THE past few weeks must have been a soul-searching time for Tan Sri Abdul Khalid Ibrahim who had ignored warnings about a water crisis in Selangor for most of the six years he has been mentri besar.

The crisis is a reality with some 6.7 million people in the state, Kuala Lumpur and Putrajaya enduring water rationing.

These three key regions are water guzzlers not only due to them being densely populated but also because of the high concentration of manufacturing industries in Selangor for which water is a vital component.

The water levels at various dams were low prompting the authorities to warn that Selangor and the two federal territories were on the brink of a water emergency.
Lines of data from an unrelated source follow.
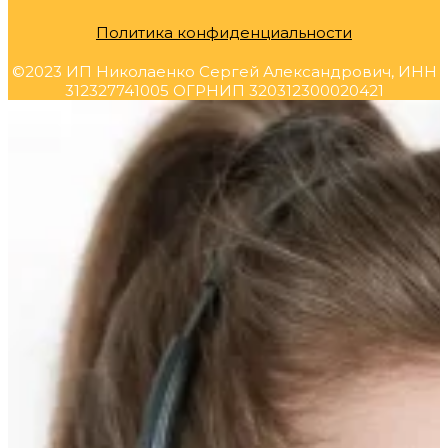
Политика конфиденциальности
©2023 ИП Николаенко Сергей Александрович, ИНН
312327741005 ОГРНИП 320312300020421
Прокрутка
вверх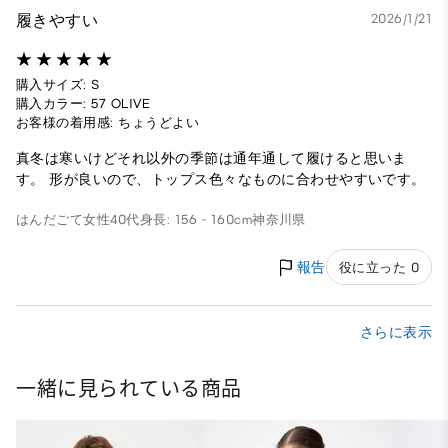
履きやすい
2026/1/21
購入サイズ: S
購入カラー: 57 OLIVE
お客様の着用感: ちょうどよい
真冬は寒いけどそれ以外の季節は通年通して履けると思いま
す。 形が良いので、トップス色々なものに合わせやすいです。
はんだごて
女性
40代
身長: 156 - 160cm
神奈川県
報告
役に立った 0
さらに表示
一緒に見られている商品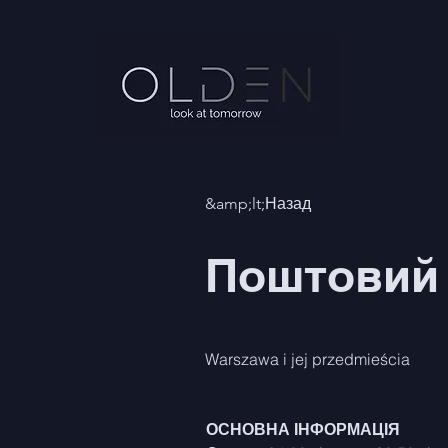
&amp;lt;Назад
Поштовий 
Warszawa i jej przedmieścia
ОСНОВНА ІНФОРМАЦІЯ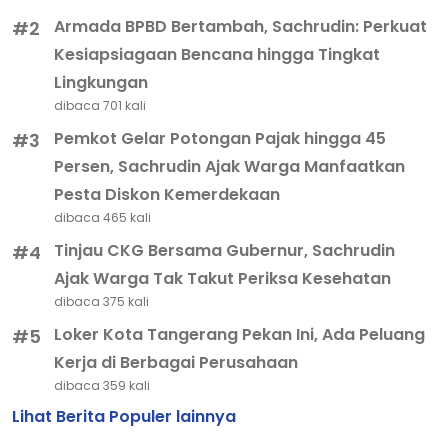
Armada BPBD Bertambah, Sachrudin: Perkuat
#2
Kesiapsiagaan Bencana hingga Tingkat
Lingkungan
dibaca 701 kali
Pemkot Gelar Potongan Pajak hingga 45
#3
Persen, Sachrudin Ajak Warga Manfaatkan
Pesta Diskon Kemerdekaan
dibaca 465 kali
Tinjau CKG Bersama Gubernur, Sachrudin
#4
Ajak Warga Tak Takut Periksa Kesehatan
dibaca 375 kali
Loker Kota Tangerang Pekan Ini, Ada Peluang
#5
Kerja di Berbagai Perusahaan
dibaca 359 kali
Lihat Berita Populer lainnya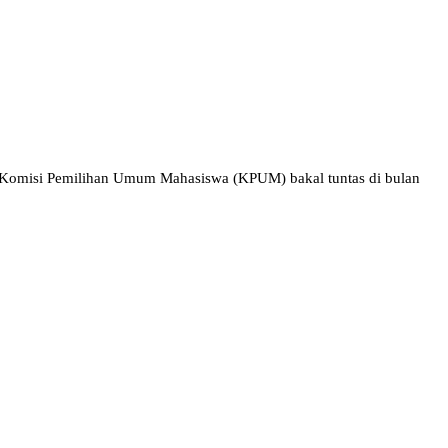
 Komisi Pemilihan Umum Mahasiswa (KPUM) bakal tuntas di bulan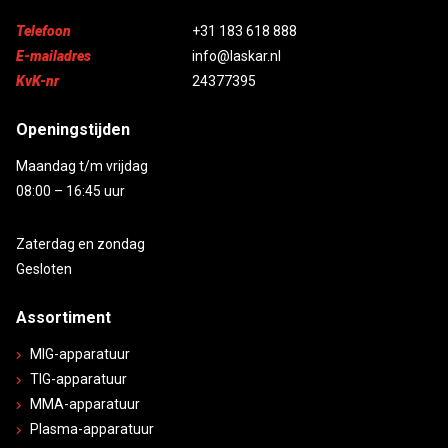
Telefoon
+31 183 618 888
E-mailadres
info@laskar.nl
KvK-nr
24377395
Openingstijden
Maandag t/m vrijdag
08:00 – 16:45 uur
Zaterdag en zondag
Gesloten
Assortiment
MIG-apparatuur
TIG-apparatuur
MMA-apparatuur
Plasma-apparatuur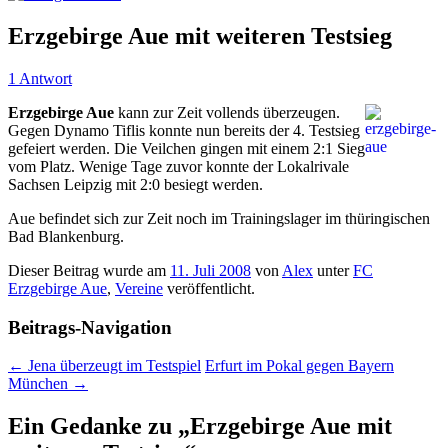
Erzgebirge Aue mit weiteren Testsieg
1 Antwort
Erzgebirge Aue
kann zur Zeit vollends überzeugen.
Gegen Dynamo Tiflis konnte nun bereits der 4. Testsieg
gefeiert werden. Die Veilchen gingen mit einem 2:1 Sieg
vom Platz. Wenige Tage zuvor konnte der Lokalrivale
Sachsen Leipzig mit 2:0 besiegt werden.
Aue befindet sich zur Zeit noch im Trainingslager im thüringischen
Bad Blankenburg.
Dieser Beitrag wurde am
11. Juli 2008
von
Alex
unter
FC
Erzgebirge Aue
,
Vereine
veröffentlicht.
Beitrags-Navigation
←
Jena überzeugt im Testspiel
Erfurt im Pokal gegen Bayern
München
→
Ein Gedanke zu „
Erzgebirge Aue mit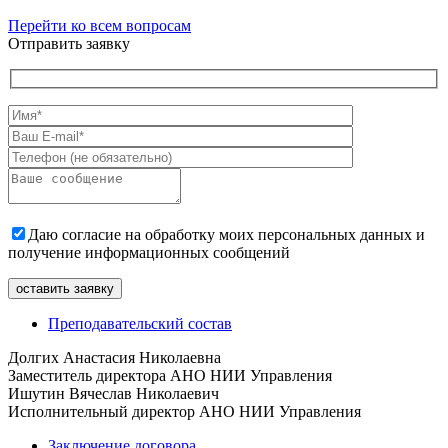
Перейти ко всем вопросам
Отправить заявку
Даю согласие на обработку моих персональных данных и
получение информационных сообщений
Преподавательский состав
Долгих Анастасия Николаевна
Заместитель директора АНО НИИ Управления
Ишутин Вячеслав Николаевич
Исполнительный директор АНО НИИ Управления
Заключение договора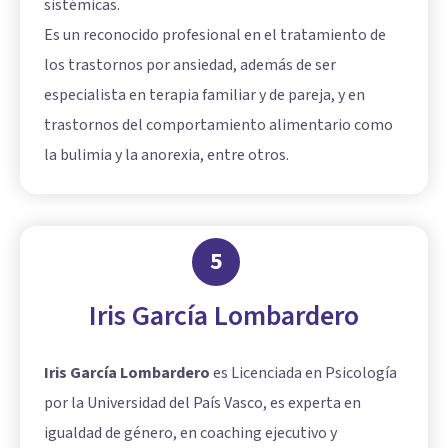
sistémicas.
Es un reconocido profesional en el tratamiento de
los trastornos por ansiedad, además de ser
especialista en terapia familiar y de pareja, y en
trastornos del comportamiento alimentario como
la bulimia y la anorexia, entre otros.
5
Iris García Lombardero
Iris García Lombardero
es Licenciada en Psicología
por la Universidad del País Vasco, es experta en
igualdad de género, en coaching ejecutivo y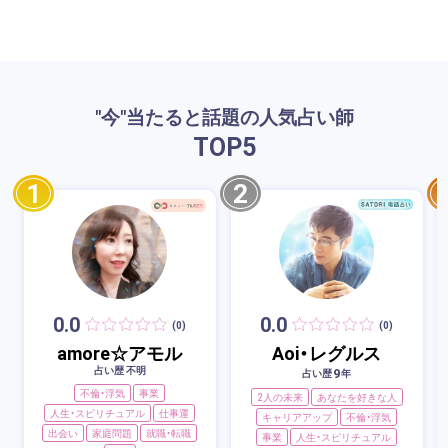
"今"当たると話題の人気占い師
TOP
5
1
2
0.0
0.0
(0)
(0)
amore☆アモル
Aoi・レグルス
占い歴 不明
9
占い歴
年
不倫・浮気
事業
2人の未来
あなたを好きな人
人生・スピリチュアル
仕事運
キャリアアップ
不倫・浮気
出会い
家庭問題
就職・転職
事業
人生・スピリチュアル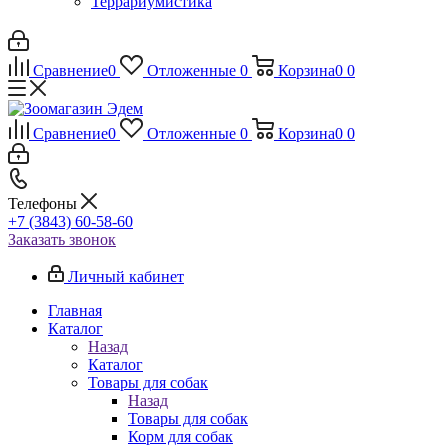
Террариумистика
Сравнение
0
Отложенные
0
Корзина
0
0
Сравнение
0
Отложенные
0
Корзина
0
0
Телефоны
+7 (3843) 60-58-60
Заказать звонок
Личный кабинет
Главная
Каталог
Назад
Каталог
Товары для собак
Назад
Товары для собак
Корм для собак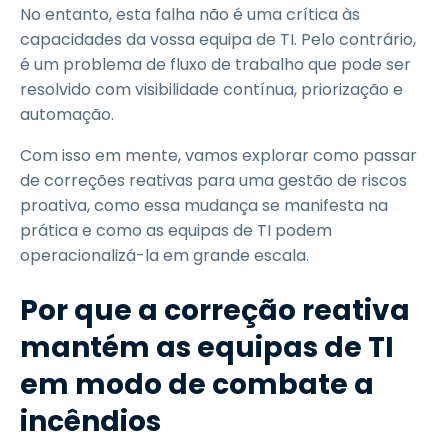
No entanto, esta falha não é uma crítica às
capacidades da vossa equipa de TI. Pelo contrário,
é um problema de fluxo de trabalho que pode ser
resolvido com visibilidade contínua, priorização e
automação.
Com isso em mente, vamos explorar como passar
de correções reativas para uma gestão de riscos
proativa, como essa mudança se manifesta na
prática e como as equipas de TI podem
operacionalizá-la em grande escala.
Por que a correção reativa
mantém as equipas de TI
em modo de combate a
incêndios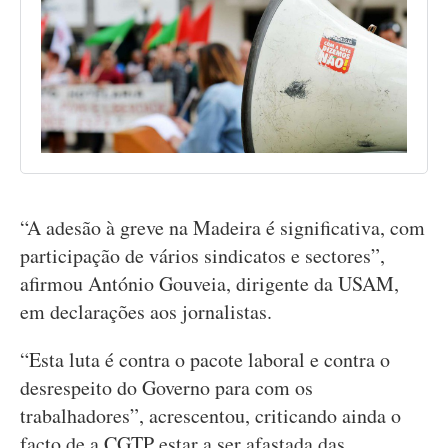
“A adesão à greve na Madeira é significativa, com
participação de vários sindicatos e sectores”,
afirmou António Gouveia, dirigente da USAM,
em declarações aos jornalistas.
“Esta luta é contra o pacote laboral e contra o
desrespeito do Governo para com os
trabalhadores”, acrescentou, criticando ainda o
facto de a CGTP estar a ser afastada das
If this happens, it would be the first time in living memory that such an emergency would have been declared with dire consequences to people’s livelihood and the state’s economy which accounts for about 25% of the country’s GDP.

Already, a major multinational food and beverage company has reported losing some RM15 million daily because of supply uncertainties while a rubber glove maker expects its production cost to increase by RM100 million this year.

“In Selangor there are hundreds of factories and if the situation continues, imagine the consequences,” Syarikat Bekalan Air Selangor (Syabas) chief operating officer Datuk Lee Miang Koi said.

Lee and a host of officials have been vocal the last few years warning of a water crisis.

“We have given so many such warnings to the state government and you have written so much about it in your column that it’s a sin not to heed them,” Lee told me.

Water management expert Dr Ahmad Zaharuddin Sani Ahmad Sabri two years ago spoke of a water crisis if the state government remained “stubborn by continuing to block the construction of the Langat 2 treatment plant”.

Syabas technical services executive director V. Subramaniam and Association of Water and Energy Research Malaysia president S. Piarapakaran had also expressed similar concerns and each time Khalid’s response had been that the dams in the state were “full and overflowing”.

Khalid has consistently denied the state would face a supply crisis.